- [Data shown]:
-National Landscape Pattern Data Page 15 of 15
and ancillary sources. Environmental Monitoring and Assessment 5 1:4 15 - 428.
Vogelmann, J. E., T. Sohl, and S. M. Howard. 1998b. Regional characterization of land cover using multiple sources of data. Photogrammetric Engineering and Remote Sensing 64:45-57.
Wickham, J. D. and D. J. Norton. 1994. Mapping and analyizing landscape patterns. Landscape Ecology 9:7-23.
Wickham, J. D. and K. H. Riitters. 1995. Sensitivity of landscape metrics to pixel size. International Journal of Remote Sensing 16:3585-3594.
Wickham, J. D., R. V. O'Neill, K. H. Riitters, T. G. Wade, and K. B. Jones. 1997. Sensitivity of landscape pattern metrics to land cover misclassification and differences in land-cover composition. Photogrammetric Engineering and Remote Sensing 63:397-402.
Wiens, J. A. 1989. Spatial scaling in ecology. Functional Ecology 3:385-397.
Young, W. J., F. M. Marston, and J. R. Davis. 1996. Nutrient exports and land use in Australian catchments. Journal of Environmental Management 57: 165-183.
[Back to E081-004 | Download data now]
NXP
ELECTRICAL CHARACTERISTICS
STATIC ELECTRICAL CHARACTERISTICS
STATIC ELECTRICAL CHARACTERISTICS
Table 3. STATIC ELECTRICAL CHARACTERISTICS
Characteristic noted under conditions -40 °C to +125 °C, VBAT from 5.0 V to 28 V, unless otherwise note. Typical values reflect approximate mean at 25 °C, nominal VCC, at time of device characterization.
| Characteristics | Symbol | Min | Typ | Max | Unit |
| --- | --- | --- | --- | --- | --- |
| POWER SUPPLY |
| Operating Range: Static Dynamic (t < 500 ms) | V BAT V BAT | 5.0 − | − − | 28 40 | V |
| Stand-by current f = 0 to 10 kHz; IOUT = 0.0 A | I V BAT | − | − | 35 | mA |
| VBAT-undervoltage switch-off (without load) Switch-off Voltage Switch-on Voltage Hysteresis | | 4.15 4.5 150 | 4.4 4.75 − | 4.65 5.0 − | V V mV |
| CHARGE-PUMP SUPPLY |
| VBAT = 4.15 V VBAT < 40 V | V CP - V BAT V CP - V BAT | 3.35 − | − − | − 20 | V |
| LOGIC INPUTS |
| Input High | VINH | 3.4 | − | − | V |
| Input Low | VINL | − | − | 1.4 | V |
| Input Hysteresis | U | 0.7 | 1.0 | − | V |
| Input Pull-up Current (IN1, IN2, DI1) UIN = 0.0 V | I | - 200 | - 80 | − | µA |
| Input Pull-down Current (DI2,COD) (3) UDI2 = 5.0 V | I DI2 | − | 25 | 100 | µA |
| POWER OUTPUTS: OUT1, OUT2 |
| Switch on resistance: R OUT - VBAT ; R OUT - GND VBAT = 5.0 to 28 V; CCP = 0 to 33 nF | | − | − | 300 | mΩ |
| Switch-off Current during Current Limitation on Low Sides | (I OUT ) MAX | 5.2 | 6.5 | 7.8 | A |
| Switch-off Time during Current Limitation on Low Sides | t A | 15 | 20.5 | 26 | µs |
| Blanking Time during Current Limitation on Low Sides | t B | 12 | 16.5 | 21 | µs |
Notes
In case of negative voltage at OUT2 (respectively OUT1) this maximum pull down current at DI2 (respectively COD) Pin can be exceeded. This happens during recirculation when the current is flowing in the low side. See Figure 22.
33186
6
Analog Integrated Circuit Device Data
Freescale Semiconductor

- [Problem]: All lines above should be output verbatim.

- [Answer box]:
-National Landscape Pattern Data Page 15 of 15
and ancillary sources. Environmental Monitoring and Assessment 5 1:4 15 - 428.
Vogelmann, J. E., T. Sohl, and S. M. Howard. 1998b. Regional characterization of land cover using multiple sources of data. Photogrammetric Engineering and Remote Sensing 64:45-57.
Wickham, J. D. and D. J. Norton. 1994. Mapping and analyizing landscape patterns. Landscape Ecology 9:7-23.
Wickham, J. D. and K. H. Riitters. 1995. Sensitivity of landscape metrics to pixel size. International Journal of Remote Sensing 16:3585-3594.
Wickham, J. D., R. V. O'Neill, K. H. Riitters, T. G. Wade, and K. B. Jones. 1997. Sensitivity of landscape pattern metrics to land cover misclassification and differences in land-cover composition. Photogrammetric Engineering and Remote Sensing 63:397-402.
Wiens, J. A. 1989. Spatial scaling in ecology. Functional Ecology 3:385-397.
Young, W. J., F. M. Marston, and J. R. Davis. 1996. Nutrient exports and land use in Australian catchments. Journal of Environmental Management 57: 165-183.
[Back to E081-004 | Download data now]
NXP
ELECTRICAL CHARACTERISTICS
STATIC ELECTRICAL CHARACTERISTICS
STATIC ELECTRICAL CHARACTERISTICS
Table 3. STATIC ELECTRICAL CHARACTERISTICS
Characteristic noted under conditions -40 °C to +125 °C, VBAT from 5.0 V to 28 V, unless otherwise note. Typical values reflect approximate mean at 25 °C, nominal VCC, at time of device characterization.
| Characteristics | Symbol | Min | Typ | Max | Unit |
| --- | --- | --- | --- | --- | --- |
| POWER SUPPLY |
| Operating Range: Static Dynamic (t < 500 ms) | V BAT V BAT | 5.0 − | − − | 28 40 | V |
| Stand-by current f = 0 to 10 kHz; IOUT = 0.0 A | I V BAT | − | − | 35 | mA |
| VBAT-undervoltage switch-off (without load) Switch-off Voltage Switch-on Voltage Hysteresis | | 4.15 4.5 150 | 4.4 4.75 − | 4.65 5.0 − | V V mV |
| CHARGE-PUMP SUPPLY |
| VBAT = 4.15 V VBAT < 40 V | V CP - V BAT V CP - V BAT | 3.35 − | − − | − 20 | V |
| LOGIC INPUTS |
| Input High | VINH | 3.4 | − | − | V |
| Input Low | VINL | − | − | 1.4 | V |
| Input Hysteresis | U | 0.7 | 1.0 | − | V |
| Input Pull-up Current (IN1, IN2, DI1) UIN = 0.0 V | I | - 200 | - 80 | − | µA |
| Input Pull-down Current (DI2,COD) (3) UDI2 = 5.0 V | I DI2 | − | 25 | 100 | µA |
| POWER OUTPUTS: OUT1, OUT2 |
| Switch on resistance: R OUT - VBAT ; R OUT - GND VBAT = 5.0 to 28 V; CCP = 0 to 33 nF | | − | − | 300 | mΩ |
| Switch-off Current during Current Limitation on Low Sides | (I OUT ) MAX | 5.2 | 6.5 | 7.8 | A |
| Switch-off Time during Current Limitation on Low Sides | t A | 15 | 20.5 | 26 | µs |
| Blanking Time during Current Limitation on Low Sides | t B | 12 | 16.5 | 21 | µs |
Notes
In case of negative voltage at OUT2 (respectively OUT1) this maximum pull down current at DI2 (respectively COD) Pin can be exceeded. This happens during recirculation when the current is flowing in the low side. See Figure 22.
33186
6
Analog Integrated Circuit Device Data
Freescale Semiconductor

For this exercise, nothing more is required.